══ DATASET ENTRIES ══

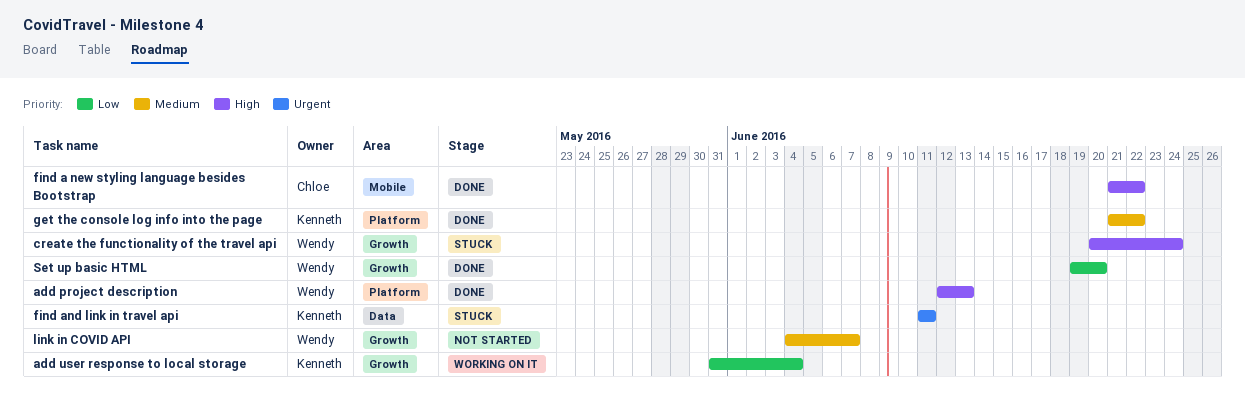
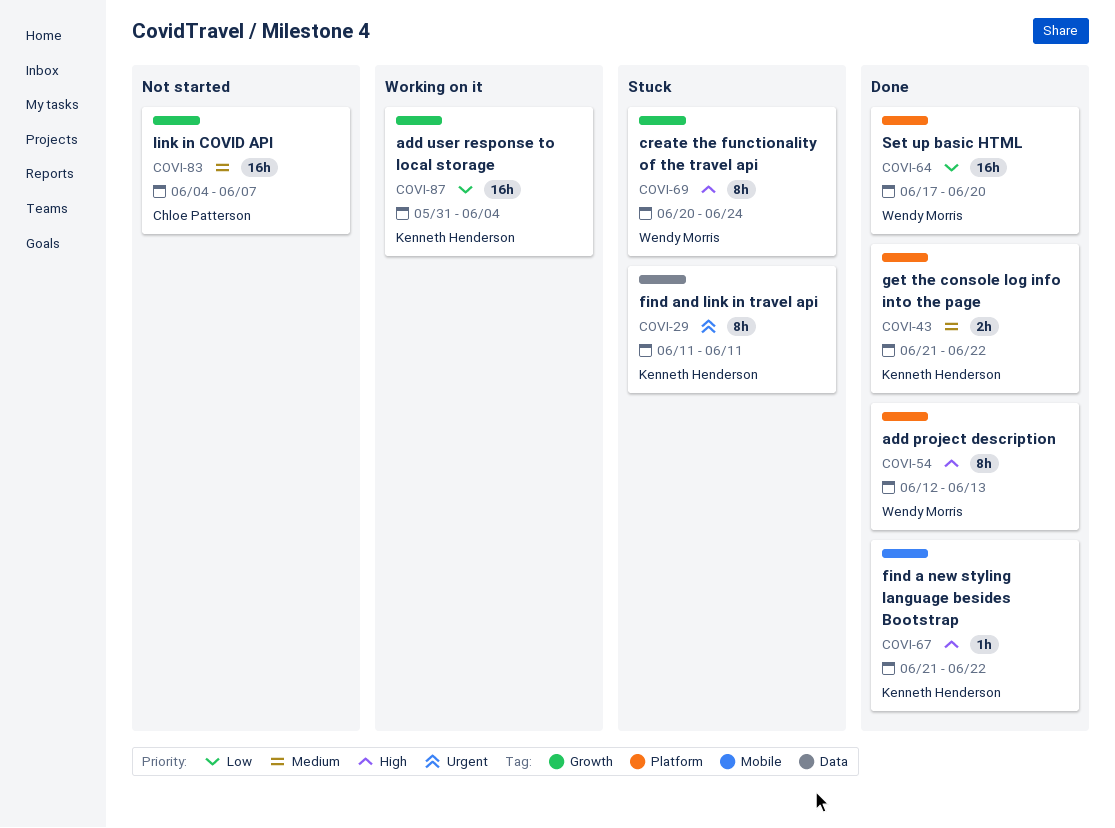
find a new styling language besides Bootstrap, owner: Chloe Patterson -> Kenneth Henderson
link in COVID API, owner: Wendy Morris -> Chloe Patterson
Set up basic HTML, label: Growth -> Platform
Set up basic HTML, start: Jun 19 -> Jun 17

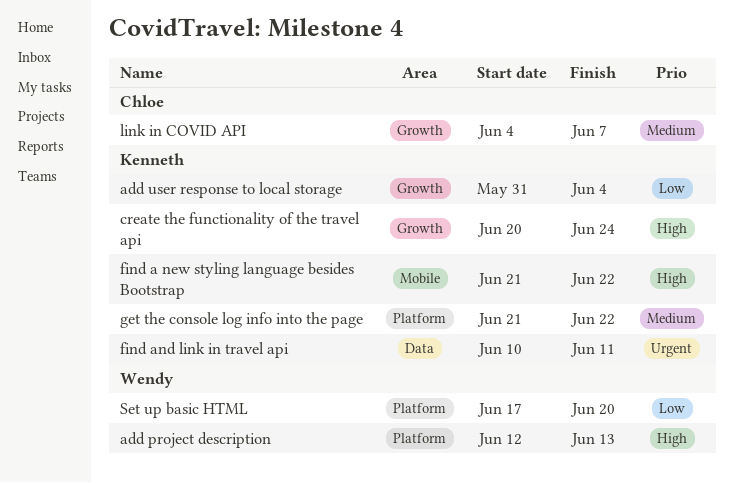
create the functionality of the travel api, owner: Wendy Morris -> Kenneth Henderson
find and link in travel api, start: Jun 11 -> Jun 10

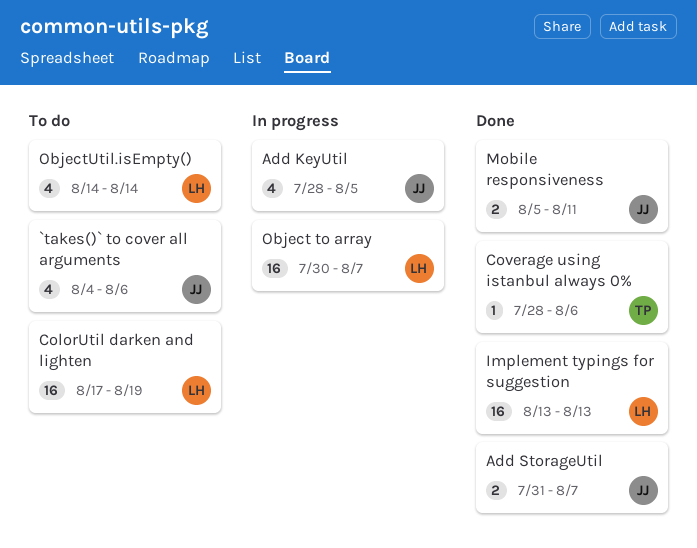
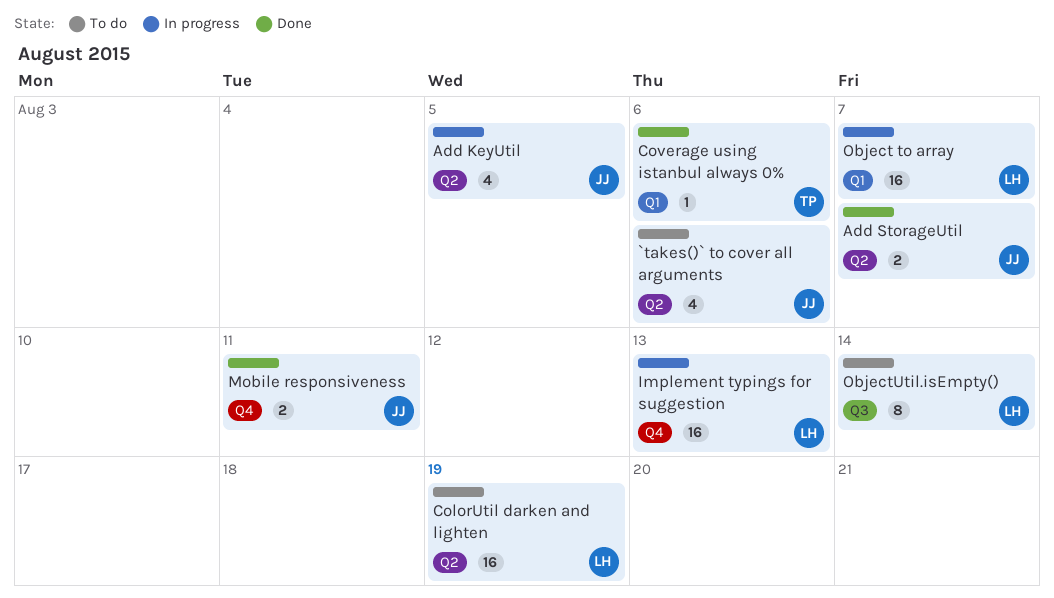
Implement typings for suggestion, status: Done -> In progress
ObjectUtil.isEmpty(), estimate: 4 -> 8

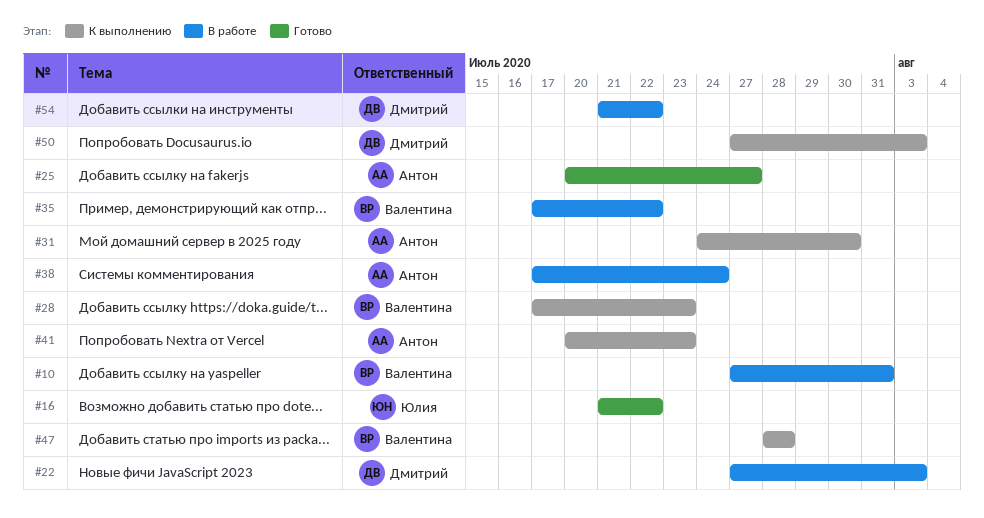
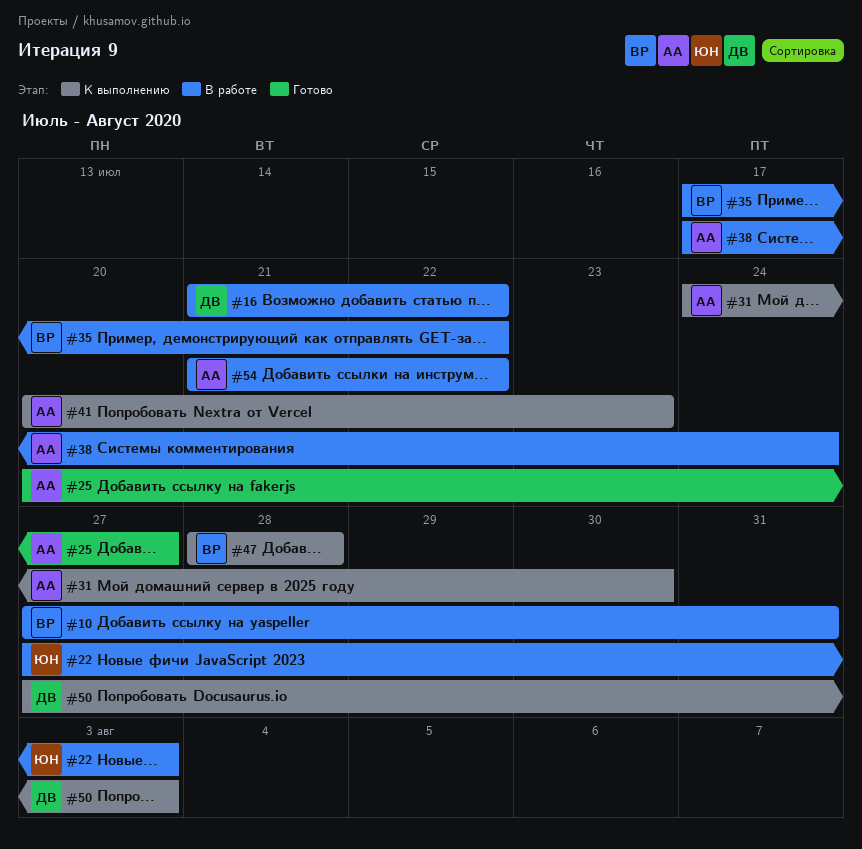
#16, status: Готово -> В работе
#16, owner: Юлия -> Дмитрий
#22, owner: Дмитрий -> Юлия
#28: present -> none
#54, owner: Дмитрий -> Антон

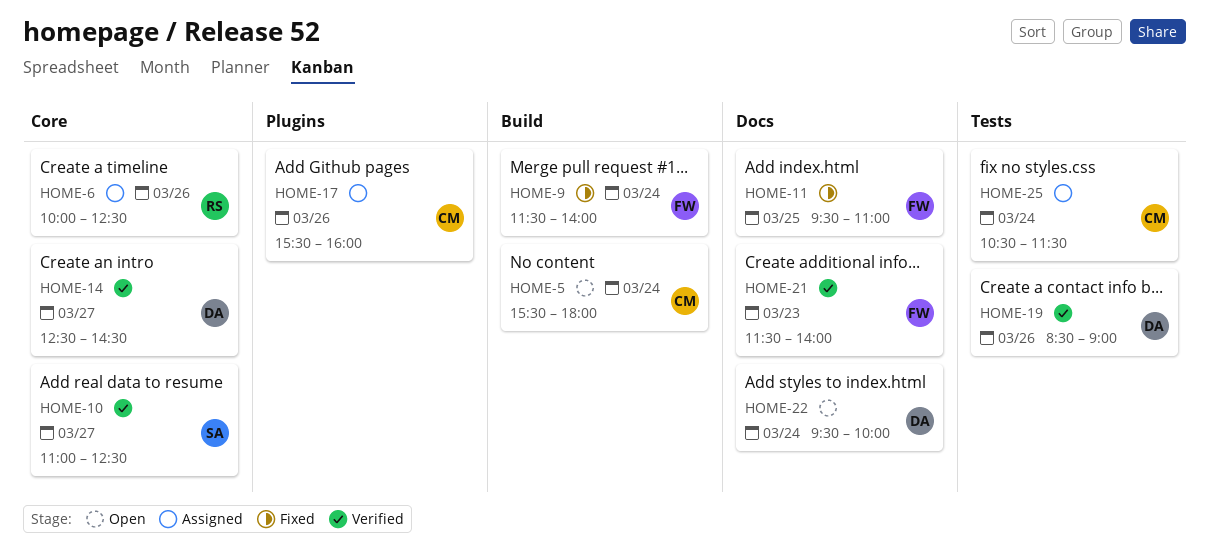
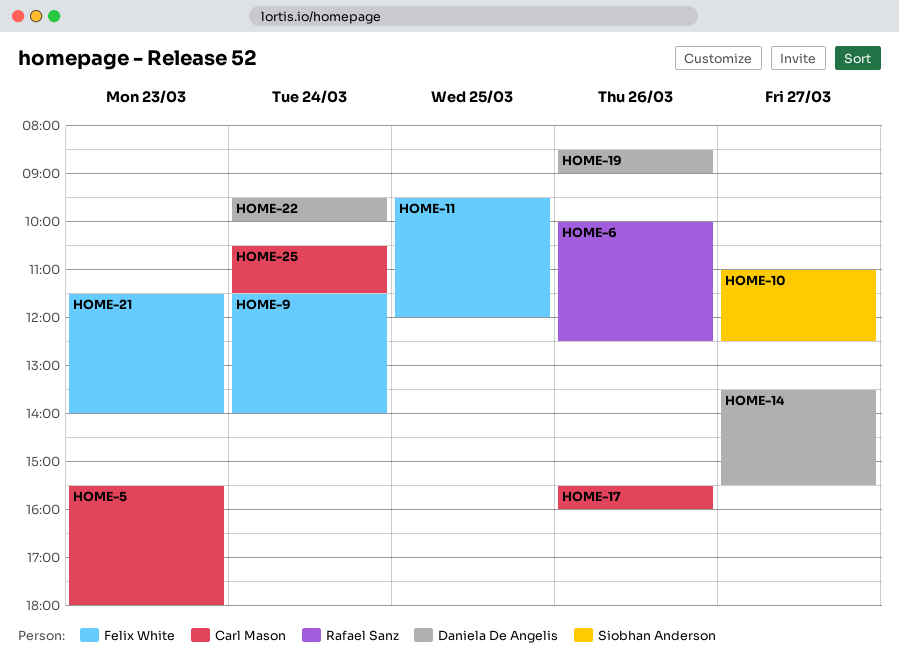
HOME-5, day: Mar 24 -> Mar 23
HOME-11, ends: 11:00 -> 12:00
HOME-14, begins: 12:30 -> 13:30
HOME-14, ends: 14:30 -> 15:30

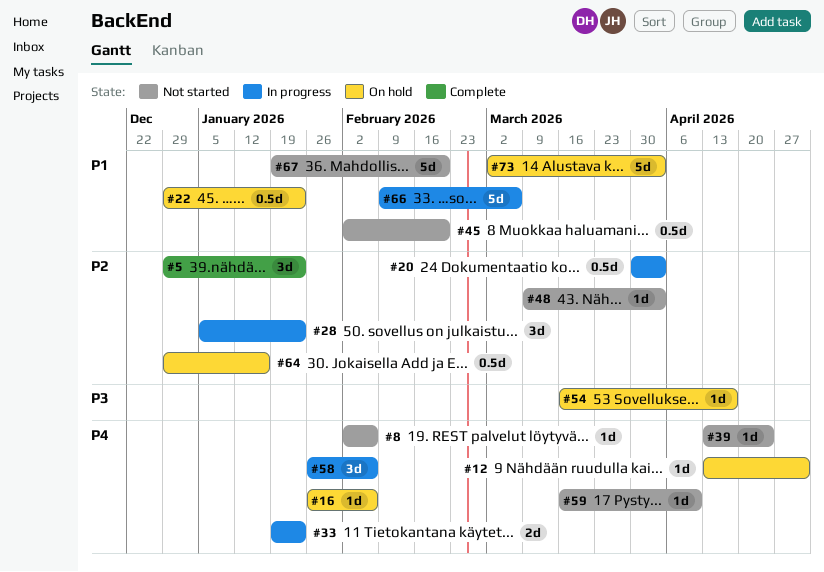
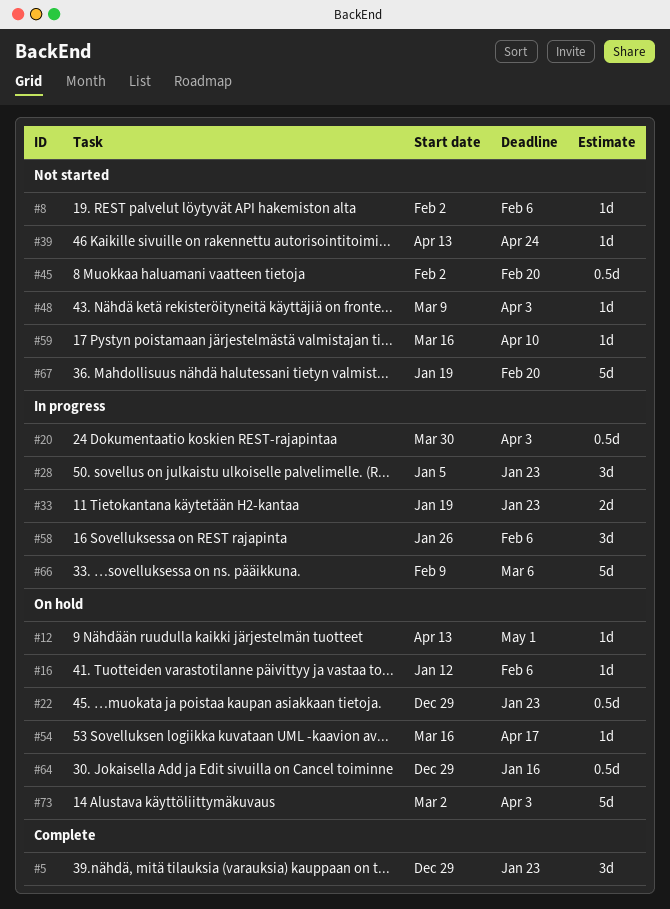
#16, start: Jan 26 -> Jan 12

═══

• [WORK INSTRUCTION]: Considering only the records above, state the number of lines that include the word "Kenneth", with nothing added.

• [EXPECTED ANSWER]: 2